Dataset entries

----

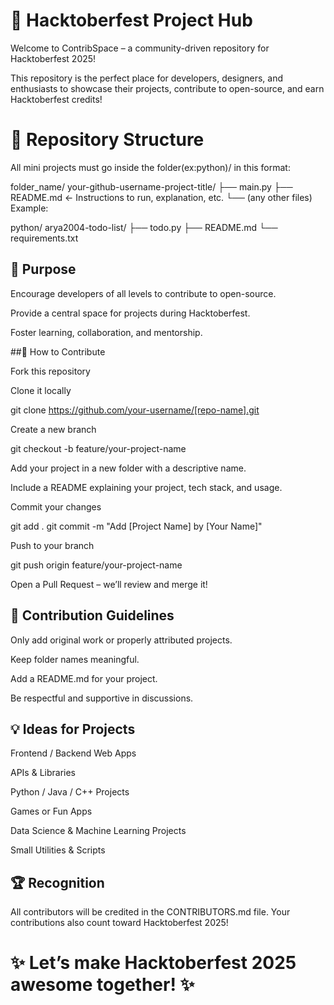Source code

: # 🎉 Hacktoberfest Project Hub

Welcome to ContribSpace – a community-driven repository for Hacktoberfest 2025!

This repository is the perfect place for developers, designers, and enthusiasts to showcase their projects, contribute to open-source, and earn Hacktoberfest credits!

# 📁 Repository Structure
All mini projects must go inside the folder(ex:python)/ in this format:

folder_name/
  your-github-username-project-title/
    ├── main.py
    ├── README.md  ← Instructions to run, explanation, etc.
    └── (any other files)
Example:

python/
  arya2004-todo-list/
    ├── todo.py
    ├── README.md
    └── requirements.txt

## 🌟 Purpose

Encourage developers of all levels to contribute to open-source.

Provide a central space for projects during Hacktoberfest.

Foster learning, collaboration, and mentorship.

##🚀 How to Contribute

Fork this repository

Clone it locally

git clone https://github.com/your-username/[repo-name].git


Create a new branch

git checkout -b feature/your-project-name


Add your project in a new folder with a descriptive name.

Include a README explaining your project, tech stack, and usage.

Commit your changes

git add .
git commit -m "Add [Project Name] by [Your Name]"


Push to your branch

git push origin feature/your-project-name


Open a Pull Request – we’ll review and merge it!

## 📜 Contribution Guidelines

Only add original work or properly attributed projects.

Keep folder names meaningful.

Add a README.md for your project.

Be respectful and supportive in discussions.

## 💡 Ideas for Projects

Frontend / Backend Web Apps

APIs & Libraries

Python / Java / C++ Projects

Games or Fun Apps

Data Science & Machine Learning Projects

Small Utilities & Scripts

## 🏆 Recognition

All contributors will be credited in the CONTRIBUTORS.md file. Your contributions also count toward Hacktoberfest 2025!

# ✨ Let’s make Hacktoberfest 2025 awesome together! ✨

----

## REQUIREMENT:
Only an exact copy of the lines from the top of the entries through the line with "Keep folder names meaningful.", both included, should be given, with all pictures omitted.

## OUTPUT FOR THIS TASK:
Source code

: # 🎉 Hacktoberfest Project Hub

Welcome to ContribSpace – a community-driven repository for Hacktoberfest 2025!

This repository is the perfect place for developers, designers, and enthusiasts to showcase their projects, contribute to open-source, and earn Hacktoberfest credits!

# 📁 Repository Structure
All mini projects must go inside the folder(ex:python)/ in this format:

folder_name/
  your-github-username-project-title/
    ├── main.py
    ├── README.md  ← Instructions to run, explanation, etc.
    └── (any other files)
Example:

python/
  arya2004-todo-list/
    ├── todo.py
    ├── README.md
    └── requirements.txt

## 🌟 Purpose

Encourage developers of all levels to contribute to open-source.

Provide a central space for projects during Hacktoberfest.

Foster learning, collaboration, and mentorship.

##🚀 How to Contribute

Fork this repository

Clone it locally

git clone https://github.com/your-username/[repo-name].git


Create a new branch

git checkout -b feature/your-project-name


Add your project in a new folder with a descriptive name.

Include a README explaining your project, tech stack, and usage.

Commit your changes

git add .
git commit -m "Add [Project Name] by [Your Name]"


Push to your branch

git push origin feature/your-project-name


Open a Pull Request – we’ll review and merge it!

## 📜 Contribution Guidelines

Only add original work or properly attributed projects.

Keep folder names meaningful.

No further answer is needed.